The capabilities of various Kurdish ground forces have advanced some U.S. objectives in connection with ongoing anti-IS operations. At the same time, as these operations increasingly focus on predominantly Sunni Arab areas such as Mosul, Iraq, and Raqqah, Syria, U.S. officials are encouraging Kurdish forces to support and empower the combat and post-conflict administration profile of non-Kurdish forces that may have greater ethnic and political legitimacy with local populations. U.S. officials also seek to avoid having U.S. cooperation with Kurds significantly disrupt U.S. relations with other partners, including the Iraqi central government and NATO ally Turkey in light of those partners’ respective concerns and operations on the ground in Iraq and northern Syria.

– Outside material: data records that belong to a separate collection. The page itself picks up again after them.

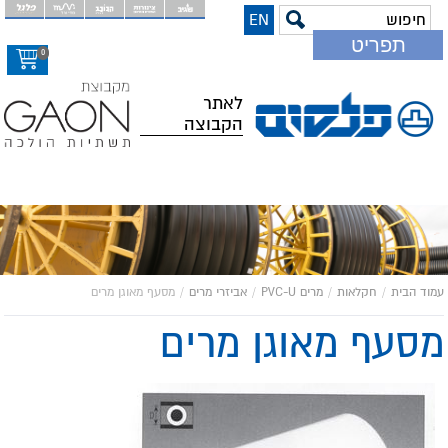
EN
דלג
תפריט
לתוכ
0
המר
לאתר
הקבוצה
עמוד הבית
/
חקלאות
/
מרים PVC-U
/
אביזרי מרים
/
מסעף מאוגן מרים
מסעף מאוגן מרים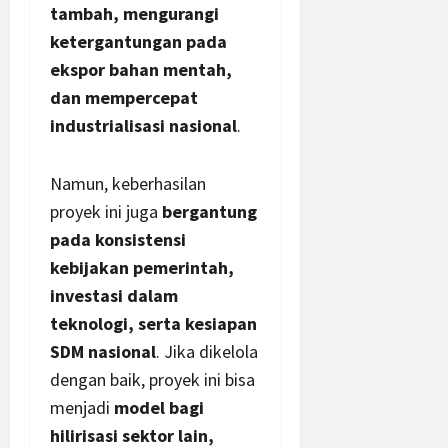
tambah, mengurangi
ketergantungan pada
ekspor bahan mentah,
dan mempercepat
industrialisasi nasional
.
Namun, keberhasilan
proyek ini juga
bergantung
pada konsistensi
kebijakan pemerintah,
investasi dalam
teknologi, serta kesiapan
SDM nasional
. Jika dikelola
dengan baik, proyek ini bisa
menjadi
model bagi
hilirisasi sektor lain,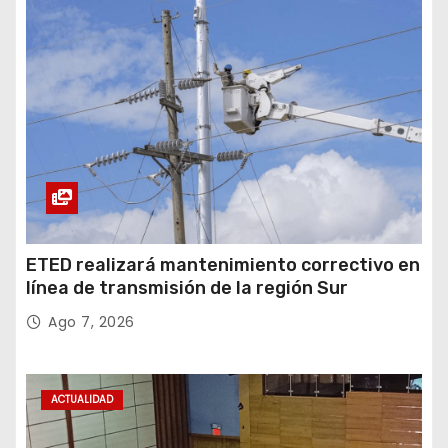
ETED realizará mantenimiento correctivo en
línea de transmisión de la región Sur
Ago 7, 2026
ACTUALIDAD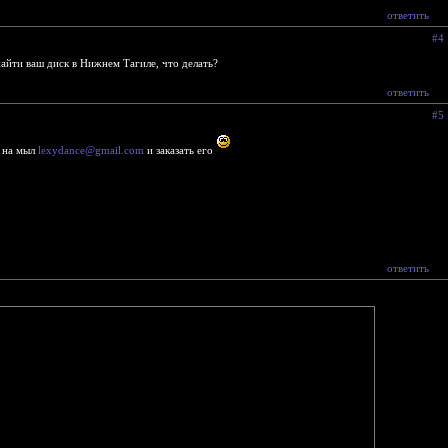
ответить
#4
найти ваш диск в Нижнем Тагиле, что делать?
ответить
#5
 на мыл
lexydance@gmail.com
и заказать его
ответить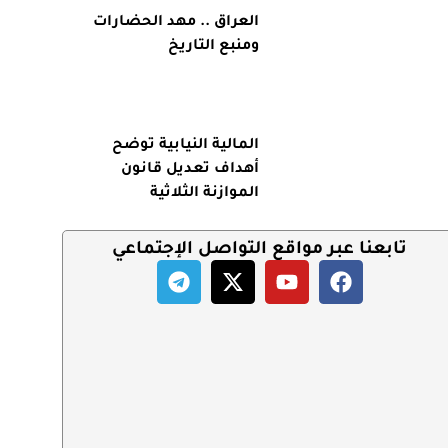
العراق .. مهد الحضارات
ومنبع التاريخ
المالية النيابية توضح
أهداف تعديل قانون
الموازنة الثلاثية
تابعنا عبر مواقع التواصل الإجتماعي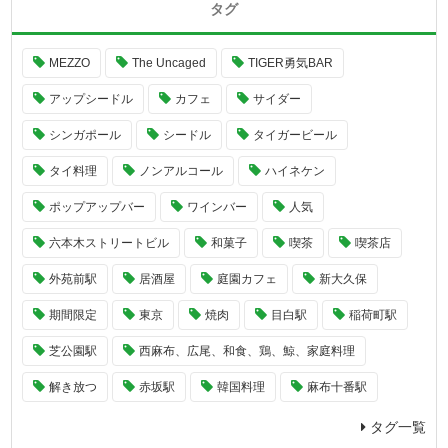
タグ
MEZZO
The Uncaged
TIGER勇気BAR
アップシードル
カフェ
サイダー
シンガポール
シードル
タイガービール
タイ料理
ノンアルコール
ハイネケン
ポップアップバー
ワインバー
人気
六本木ストリートビル
和菓子
喫茶
喫茶店
外苑前駅
居酒屋
庭園カフェ
新大久保
期間限定
東京
焼肉
目白駅
稲荷町駅
芝公園駅
西麻布、広尾、和食、鶏、鯨、家庭料理
解き放つ
赤坂駅
韓国料理
麻布十番駅
タグ一覧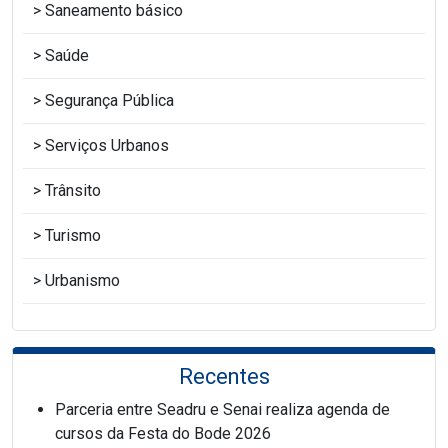
Saneamento básico
Saúde
Segurança Pública
Serviços Urbanos
Trânsito
Turismo
Urbanismo
Recentes
Parceria entre Seadru e Senai realiza agenda de
cursos da Festa do Bode 2026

Legal authorities enacted by Congress and the President permit the Administration to provide some arms and some Iraq/Syria anti-IS-related funding to Kurdish groups under certain conditions. In April 2016, the Defense Department announced that it would provide more than $400 million in assistance to pay and otherwise sustain Iraqi Kurdish fighters as part of an ongoing partnership that delivers U.S. assistance to Iraqi Kurds with the consent of the Iraqi national government. Some Members of Congress proposed legislation in the 114th Congress that would have extended or expanded U.S. cooperation with Kurdish groups under certain conditions.

This report examines:

the roles played by Iraqi Kurdish groups affiliated with the Kurdistan Regional Government (KRG) and by the Syrian Kurdish Democratic Union Party (PYD)/People’s Protection Units (YPG) in U.S. and coalition efforts to defeat the Islamic State;

interactions Iraqi and Syrian Kurds have with other actors;

benefits and challenges the Kurdish role presents for U.S. interests in the region;

the outlook for military operations (such as against Mosul in Iraq and Raqqah in Syria) and political outcomes;

humanitarian concerns regarding displaced persons in Kurdish-controlled areas, and human rights concerns regarding Kurdish forces’ treatment of civilians in areas they capture;

specific U.S. policy questions regarding current and future U.S.-Kurdish cooperation; and

the broader trajectory of the U.S.-Kurdish partnership.

U.S. military trainers and advisors have been based in KRG-controlled areas (along with other areas in Iraq) since 2014. The U.S. government has acknowledged that these advisors have periodically engaged in direct action missions in both Iraq and Syria. Since late 2015, U.S. officials have announced additional “advise and assist” deployments in Iraq and Syria.